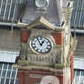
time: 12:55
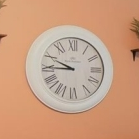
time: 9:44
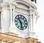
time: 10:28
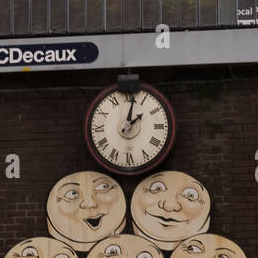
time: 2:01
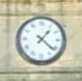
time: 1:21
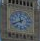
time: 11:40
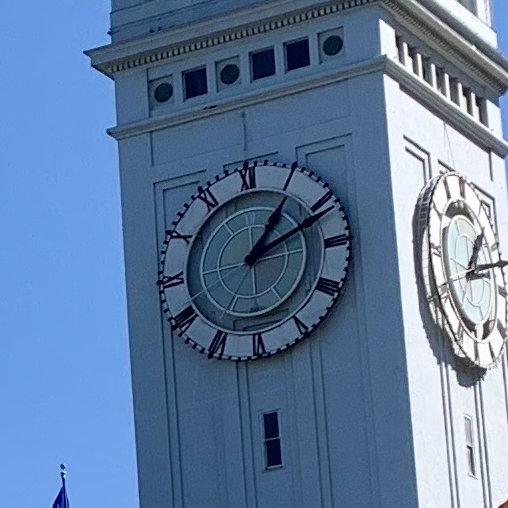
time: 1:11
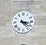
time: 3:22
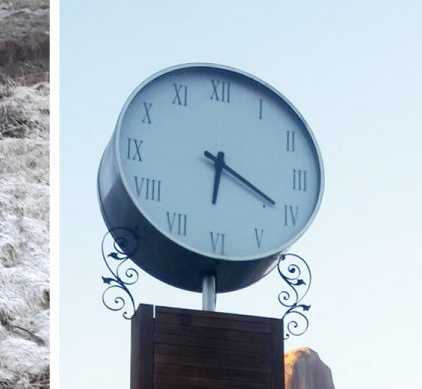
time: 6:19
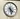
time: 4:28
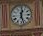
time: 12:27
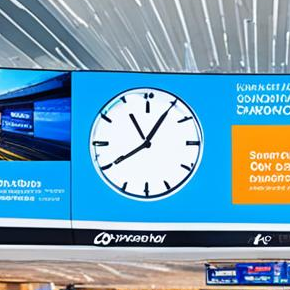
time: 8:05
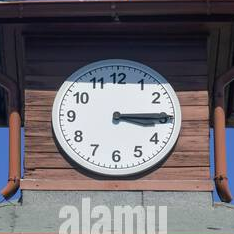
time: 3:14
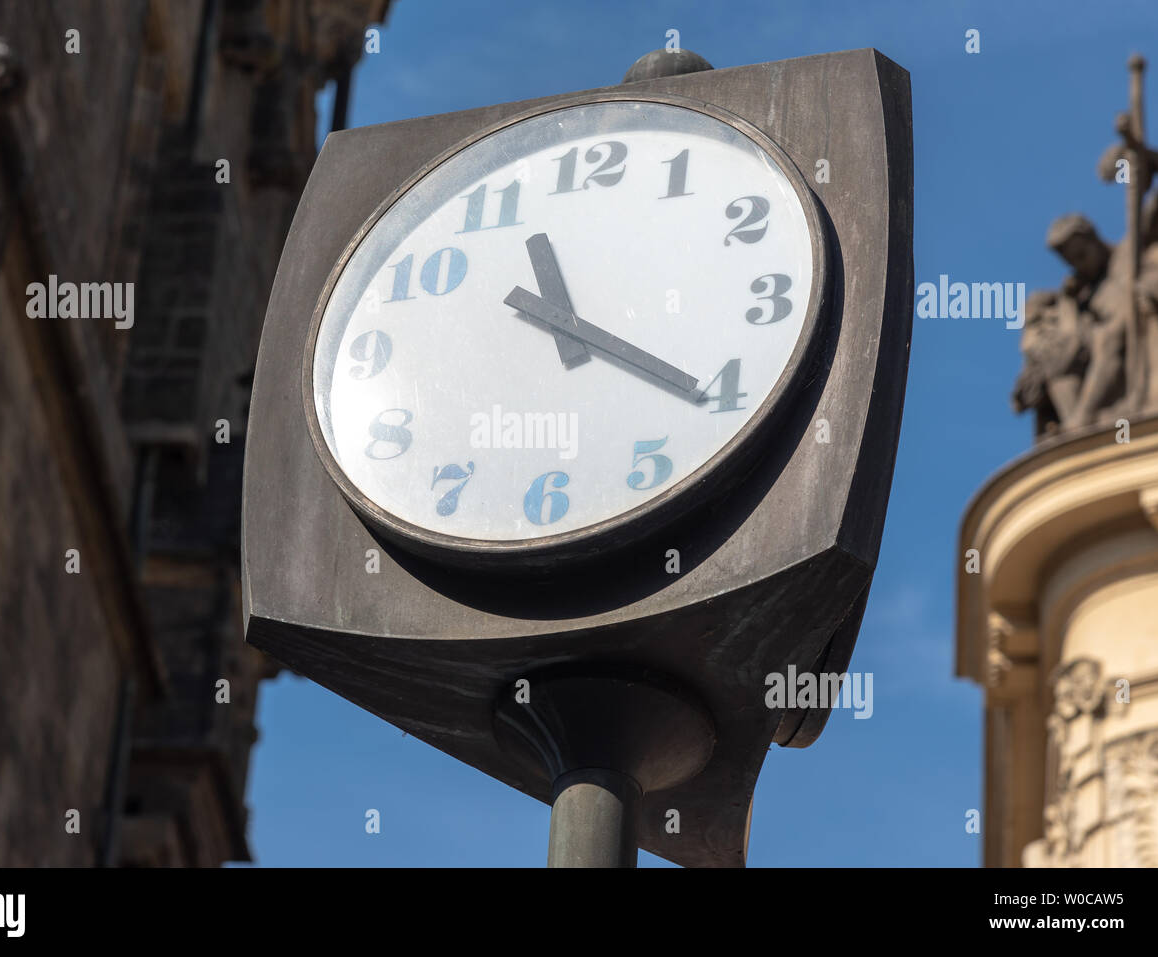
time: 11:20
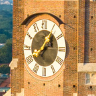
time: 8:06
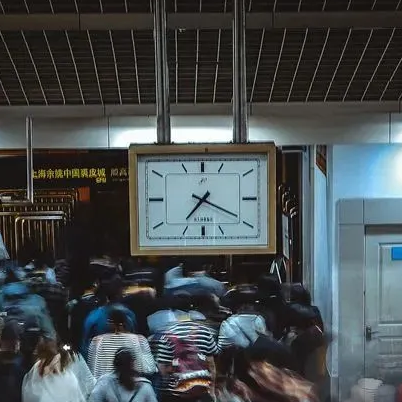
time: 7:19
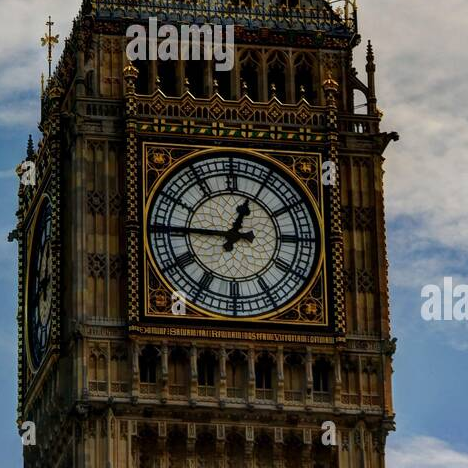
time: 12:45
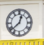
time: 12:38
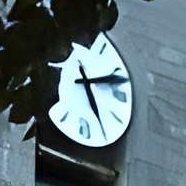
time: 5:12
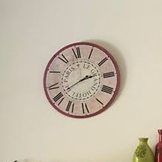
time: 2:41
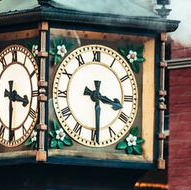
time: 3:29
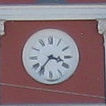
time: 3:36
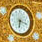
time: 6:17
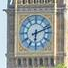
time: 6:11
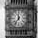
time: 11:36
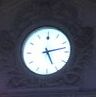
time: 5:12
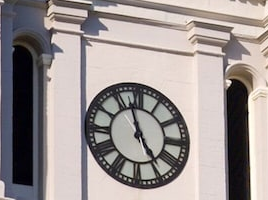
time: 4:57
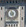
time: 8:57
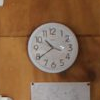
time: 10:39
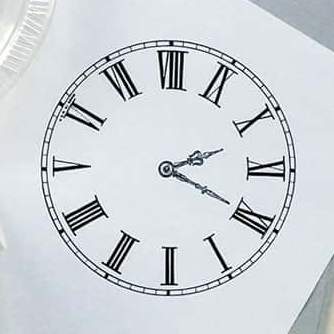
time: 2:19
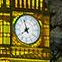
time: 7:57
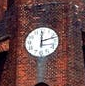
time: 12:12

_Stated exercise_.
Please write out again, word for word, every line of the entries from the one containing "time: 10:28" through the last line of the entries, both ends included. Leave the pictures out of your answer.

_Exercise result_.
time: 10:28
time: 2:01
time: 1:21
time: 11:40
time: 1:11
time: 3:22
time: 6:19
time: 4:28
time: 12:27
time: 8:05
time: 3:14
time: 11:20
time: 8:06
time: 7:19
time: 12:45
time: 12:38
time: 5:12
time: 2:41
time: 3:29
time: 3:36
time: 6:17
time: 6:11
time: 11:36
time: 5:12
time: 4:57
time: 8:57
time: 10:39
time: 2:19
time: 7:57
time: 12:12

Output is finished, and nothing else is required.